Wael Mahlous (UCL) asked how profile-based security systems can remain effective when device behaviour changes following firmware updates. François acknowledged that this is a challenge and explained that he had encountered cases where firewall rules had to be updated manually. He suggested that periodic auditing and automated profile updates would be necessary to keep such systems aligned with evolving device behaviour.

Peter Steinhauser noted that profiles incorporating device interactions are inherently tied to a specific smart home deployment rather than being generic profiles for a device model. François agreed, explaining that this dependency arises directly from the interaction patterns between devices.

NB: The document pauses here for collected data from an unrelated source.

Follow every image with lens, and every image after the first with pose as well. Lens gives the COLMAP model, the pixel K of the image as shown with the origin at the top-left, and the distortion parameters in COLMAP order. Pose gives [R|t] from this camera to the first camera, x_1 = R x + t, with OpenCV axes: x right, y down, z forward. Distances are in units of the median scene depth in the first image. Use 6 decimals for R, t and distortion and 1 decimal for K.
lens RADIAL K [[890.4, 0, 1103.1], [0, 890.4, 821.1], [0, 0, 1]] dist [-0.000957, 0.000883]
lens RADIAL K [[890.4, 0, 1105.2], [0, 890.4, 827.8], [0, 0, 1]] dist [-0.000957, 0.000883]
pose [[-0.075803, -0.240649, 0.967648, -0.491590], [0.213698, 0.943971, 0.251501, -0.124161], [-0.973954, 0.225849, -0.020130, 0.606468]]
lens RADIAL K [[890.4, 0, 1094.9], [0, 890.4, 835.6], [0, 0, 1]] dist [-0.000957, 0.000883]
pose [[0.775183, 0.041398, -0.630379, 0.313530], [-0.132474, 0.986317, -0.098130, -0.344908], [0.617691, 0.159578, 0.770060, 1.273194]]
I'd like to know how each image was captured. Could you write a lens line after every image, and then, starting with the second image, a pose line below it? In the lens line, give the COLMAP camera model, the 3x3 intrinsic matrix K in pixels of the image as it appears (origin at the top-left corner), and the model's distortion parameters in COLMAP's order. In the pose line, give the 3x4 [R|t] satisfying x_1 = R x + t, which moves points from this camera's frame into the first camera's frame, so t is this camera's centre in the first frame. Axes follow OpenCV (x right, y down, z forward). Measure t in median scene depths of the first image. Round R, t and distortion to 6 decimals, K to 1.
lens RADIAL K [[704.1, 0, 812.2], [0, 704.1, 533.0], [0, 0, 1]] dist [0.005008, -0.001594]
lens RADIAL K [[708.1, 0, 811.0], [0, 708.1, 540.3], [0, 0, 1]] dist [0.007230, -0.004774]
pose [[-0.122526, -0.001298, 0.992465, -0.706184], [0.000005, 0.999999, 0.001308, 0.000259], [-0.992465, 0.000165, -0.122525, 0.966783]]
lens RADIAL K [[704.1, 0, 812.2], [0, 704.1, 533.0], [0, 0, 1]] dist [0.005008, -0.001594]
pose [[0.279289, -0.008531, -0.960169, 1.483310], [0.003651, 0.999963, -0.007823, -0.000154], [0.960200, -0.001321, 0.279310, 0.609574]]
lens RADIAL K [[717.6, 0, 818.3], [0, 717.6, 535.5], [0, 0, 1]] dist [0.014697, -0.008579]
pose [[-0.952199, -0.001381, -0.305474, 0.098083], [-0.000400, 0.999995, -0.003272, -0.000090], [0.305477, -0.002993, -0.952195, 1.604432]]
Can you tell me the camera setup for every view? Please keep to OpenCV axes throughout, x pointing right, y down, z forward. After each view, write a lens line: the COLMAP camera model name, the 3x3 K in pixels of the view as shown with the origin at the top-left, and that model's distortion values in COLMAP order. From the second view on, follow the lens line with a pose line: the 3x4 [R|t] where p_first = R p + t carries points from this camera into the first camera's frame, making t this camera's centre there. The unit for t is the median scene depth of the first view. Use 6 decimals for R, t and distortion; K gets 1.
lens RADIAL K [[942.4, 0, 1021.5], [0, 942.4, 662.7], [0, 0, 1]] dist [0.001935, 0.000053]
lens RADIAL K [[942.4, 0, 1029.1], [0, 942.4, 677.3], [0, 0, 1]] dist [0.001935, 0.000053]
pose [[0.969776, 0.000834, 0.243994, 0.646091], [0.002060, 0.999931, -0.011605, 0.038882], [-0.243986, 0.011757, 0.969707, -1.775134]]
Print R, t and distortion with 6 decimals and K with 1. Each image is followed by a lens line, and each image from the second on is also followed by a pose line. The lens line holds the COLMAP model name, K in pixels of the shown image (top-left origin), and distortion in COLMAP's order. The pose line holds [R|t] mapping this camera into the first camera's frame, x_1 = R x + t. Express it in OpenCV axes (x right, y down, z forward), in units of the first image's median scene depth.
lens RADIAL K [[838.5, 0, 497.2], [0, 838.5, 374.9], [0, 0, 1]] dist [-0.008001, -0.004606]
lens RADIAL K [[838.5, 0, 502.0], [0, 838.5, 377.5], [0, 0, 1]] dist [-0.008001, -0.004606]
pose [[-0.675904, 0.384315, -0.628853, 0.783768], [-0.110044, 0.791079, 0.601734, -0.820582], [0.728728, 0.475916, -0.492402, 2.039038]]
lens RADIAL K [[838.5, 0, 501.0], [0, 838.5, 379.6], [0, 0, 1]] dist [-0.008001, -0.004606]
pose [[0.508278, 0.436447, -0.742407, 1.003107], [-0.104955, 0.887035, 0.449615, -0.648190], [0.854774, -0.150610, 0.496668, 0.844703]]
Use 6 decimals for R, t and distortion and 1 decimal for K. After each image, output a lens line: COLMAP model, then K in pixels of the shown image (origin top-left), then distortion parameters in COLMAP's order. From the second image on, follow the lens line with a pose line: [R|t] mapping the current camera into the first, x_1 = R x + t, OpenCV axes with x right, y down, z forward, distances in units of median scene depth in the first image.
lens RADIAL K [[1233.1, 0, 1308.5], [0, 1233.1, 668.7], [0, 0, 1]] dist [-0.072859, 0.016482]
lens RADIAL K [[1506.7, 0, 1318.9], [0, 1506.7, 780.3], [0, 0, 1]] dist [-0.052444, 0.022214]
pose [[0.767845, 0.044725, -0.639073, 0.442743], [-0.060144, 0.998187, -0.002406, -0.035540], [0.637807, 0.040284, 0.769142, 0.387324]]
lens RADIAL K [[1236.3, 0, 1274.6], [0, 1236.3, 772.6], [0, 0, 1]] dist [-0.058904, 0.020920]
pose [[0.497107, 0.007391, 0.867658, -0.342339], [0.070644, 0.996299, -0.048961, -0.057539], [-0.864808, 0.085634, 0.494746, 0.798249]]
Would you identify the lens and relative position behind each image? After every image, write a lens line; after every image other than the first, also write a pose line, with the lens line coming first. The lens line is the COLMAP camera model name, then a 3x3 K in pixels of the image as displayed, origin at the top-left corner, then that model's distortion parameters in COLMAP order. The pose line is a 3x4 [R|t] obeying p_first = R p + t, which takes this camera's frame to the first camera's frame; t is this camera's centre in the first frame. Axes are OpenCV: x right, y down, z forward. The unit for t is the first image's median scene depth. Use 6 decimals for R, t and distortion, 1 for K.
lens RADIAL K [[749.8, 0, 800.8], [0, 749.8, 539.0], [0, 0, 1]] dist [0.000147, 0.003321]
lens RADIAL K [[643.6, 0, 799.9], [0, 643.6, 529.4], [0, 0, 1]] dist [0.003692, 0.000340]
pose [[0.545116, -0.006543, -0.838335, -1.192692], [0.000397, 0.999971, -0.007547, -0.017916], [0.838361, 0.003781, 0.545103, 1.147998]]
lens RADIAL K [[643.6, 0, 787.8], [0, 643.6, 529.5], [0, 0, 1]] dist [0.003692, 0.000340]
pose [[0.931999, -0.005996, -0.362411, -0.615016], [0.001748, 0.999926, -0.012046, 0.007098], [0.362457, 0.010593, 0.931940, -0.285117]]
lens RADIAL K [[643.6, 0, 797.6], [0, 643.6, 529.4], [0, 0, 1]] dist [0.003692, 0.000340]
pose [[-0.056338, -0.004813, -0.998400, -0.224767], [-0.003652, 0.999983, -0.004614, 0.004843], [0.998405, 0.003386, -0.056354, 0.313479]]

There were no further questions.

E. State of Device Identities

Michael Richardson, Sandelman Software Works Inc

View the presentation

Michael provided an update on the Device Identity Forum, an initiative launched by the IoT Security Foundation to improve understanding and communication around device identities and related security technologies. He described the group's ongoing work to develop common terminology, visual representations and guidance documents that can be used by manufacturers, operators and other stakeholders. He also outlined progress made over the past year, invited broader participation in the forum, and highlighted the need for contributions from both technical and communications professionals.

There were no questions.

F. Co-Chair Selection & Closing

Anna Maria Mandalori and Peter Steinhaeuser

View the presentation

Anna thanked Peter for his work as IoT Working Group co-chair, noting that his term had come to an end. Anna also announced that Ramona Marfievici had received support from the mailing list and the room to become a co-chair of the working group. Anna noted Ramona's experience in IoT, including her work as Principal IoT Engineer at Digital Catapult, and said she would be a valuable addition to the group.

The chairs thanked the speakers and participants, reminded attendees to rate the talks and to vote in the RIPE NCC elections before voting closed, and then closed the session.